What they’d each done is confirm that their parts of the integrated whole were functioning just fine. 

So I’d written that this was downright silly. It was as if I had a medical problem, but my options were only to visit a series of specialists without having access to a general practitioner. 

From a branding perspective, wasn’t this a significant liability for each of the participants in the partnership (or so I mused), as consumers expect products and services to work, irrespective of who is responsible for what aspect of that performance? 

I felt that this might be a major stumbling block for technology brands facing a future wherein more of what they sell will be integrated with things that other brands are selling. As a consumer, I don’t want to know that Apple’s hardware was working fine, per se, any more than I would want confirmation from the coolant manufacturer that my fridge freon was charged even though my milk was turning to cottage cheese. 

Thinking as a marketer, I wanted to know why there wasn’t more time/money spent up front on providing truly integrated, component-agnostic support, and whether that was a smart go-forward branding premise.

Duh

Here I was thinking that a major branding threshold for technology providers was to offer seamlessly integrated stuff, like appliances, and two-thirds of my responders felt the exact opposite: it was my responsibility to be the integrator, and there’s nothing wrong with that (just something wrong with me). I got a fair number of very well-intentioned suggestions on what specifically I might try. A chunk of them were unimpressed with my branding conclusions, and said I should pick another product.

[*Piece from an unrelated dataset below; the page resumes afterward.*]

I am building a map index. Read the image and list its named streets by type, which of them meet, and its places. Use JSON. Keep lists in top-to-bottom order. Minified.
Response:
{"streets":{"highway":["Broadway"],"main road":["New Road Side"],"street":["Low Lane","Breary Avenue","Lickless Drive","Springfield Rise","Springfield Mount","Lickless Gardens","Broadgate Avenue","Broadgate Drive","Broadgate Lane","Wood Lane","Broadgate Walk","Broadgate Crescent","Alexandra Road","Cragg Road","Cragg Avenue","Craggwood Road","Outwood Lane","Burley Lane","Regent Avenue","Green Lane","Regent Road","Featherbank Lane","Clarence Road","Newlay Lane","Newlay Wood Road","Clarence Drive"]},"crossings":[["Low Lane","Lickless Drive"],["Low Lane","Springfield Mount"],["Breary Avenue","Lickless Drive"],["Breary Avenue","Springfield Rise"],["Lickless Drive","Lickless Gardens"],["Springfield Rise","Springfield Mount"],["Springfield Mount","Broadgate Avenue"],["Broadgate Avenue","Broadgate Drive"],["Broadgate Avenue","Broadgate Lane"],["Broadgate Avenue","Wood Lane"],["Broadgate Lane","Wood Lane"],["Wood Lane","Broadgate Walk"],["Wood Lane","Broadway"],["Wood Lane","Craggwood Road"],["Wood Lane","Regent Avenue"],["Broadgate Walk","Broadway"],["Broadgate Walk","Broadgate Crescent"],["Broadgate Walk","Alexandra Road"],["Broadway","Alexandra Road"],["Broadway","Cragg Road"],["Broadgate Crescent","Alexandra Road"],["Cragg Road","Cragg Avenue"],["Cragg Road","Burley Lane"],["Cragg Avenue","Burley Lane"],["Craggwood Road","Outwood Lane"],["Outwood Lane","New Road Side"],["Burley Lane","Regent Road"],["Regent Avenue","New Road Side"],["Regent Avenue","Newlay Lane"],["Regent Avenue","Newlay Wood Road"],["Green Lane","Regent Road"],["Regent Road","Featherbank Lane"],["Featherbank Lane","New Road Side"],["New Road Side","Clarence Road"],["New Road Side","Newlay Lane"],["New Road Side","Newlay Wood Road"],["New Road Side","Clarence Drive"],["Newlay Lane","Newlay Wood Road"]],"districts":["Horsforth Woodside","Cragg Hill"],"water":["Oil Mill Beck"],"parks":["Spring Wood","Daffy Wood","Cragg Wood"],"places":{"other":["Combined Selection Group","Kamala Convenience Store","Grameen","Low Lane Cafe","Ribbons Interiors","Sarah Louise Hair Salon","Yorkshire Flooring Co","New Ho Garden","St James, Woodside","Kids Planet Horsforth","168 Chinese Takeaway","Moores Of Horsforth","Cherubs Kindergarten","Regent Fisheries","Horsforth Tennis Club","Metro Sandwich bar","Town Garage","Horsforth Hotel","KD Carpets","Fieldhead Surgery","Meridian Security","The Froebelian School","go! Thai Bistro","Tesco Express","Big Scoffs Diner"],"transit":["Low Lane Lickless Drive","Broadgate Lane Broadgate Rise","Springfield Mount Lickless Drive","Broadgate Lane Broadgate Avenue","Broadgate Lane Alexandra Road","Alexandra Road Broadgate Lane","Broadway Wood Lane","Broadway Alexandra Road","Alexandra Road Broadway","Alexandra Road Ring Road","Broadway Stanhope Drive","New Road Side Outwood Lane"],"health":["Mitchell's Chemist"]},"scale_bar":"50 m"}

Now granted, InformationWeek readers are a technology-savvy, insider group, and their reactions weren’t illustrative of how the general consumer might feel. 

So I ask you:

  • Shouldn’t there be unified, one-stop destinations for support for services or devices that involve multiple partners? At a minimum, shouldn’t customer support quantify and qualify the "top ten" problems that each partner encounters, and cross-reference them in a formal, thoughtful way, so you can find solutions more easily?
  • Would this help or hurt the participating brands (or have no impact either way)?
  • Is such an offering something that you’d pay for, on top of the normal service that comes with the purchase (or lack thereof)?

I should add that my essay prompted contact from high-level people at both AT&T and GoDaddy, and that they have been very thoughtful and earnest in trying to fix my specific problem. I’m thankful for it. 

Thinking again as a marketer, though, it’s intriguing that I got said calls as a result of my posting (one of the folks actually monitors Twitter), and not simply as a regular customer. My problem wasn’t a social media issue, but simply a service problem. And I wasn’t fishing for help, but rather using my woes to suggest a business strategy opportunity. 

If those brands spoke with one voice the first time I encountered a problem with my iPhone, I would have been a far happier customer…and written a post illustrating a business success case history, not a still-undelivered promise.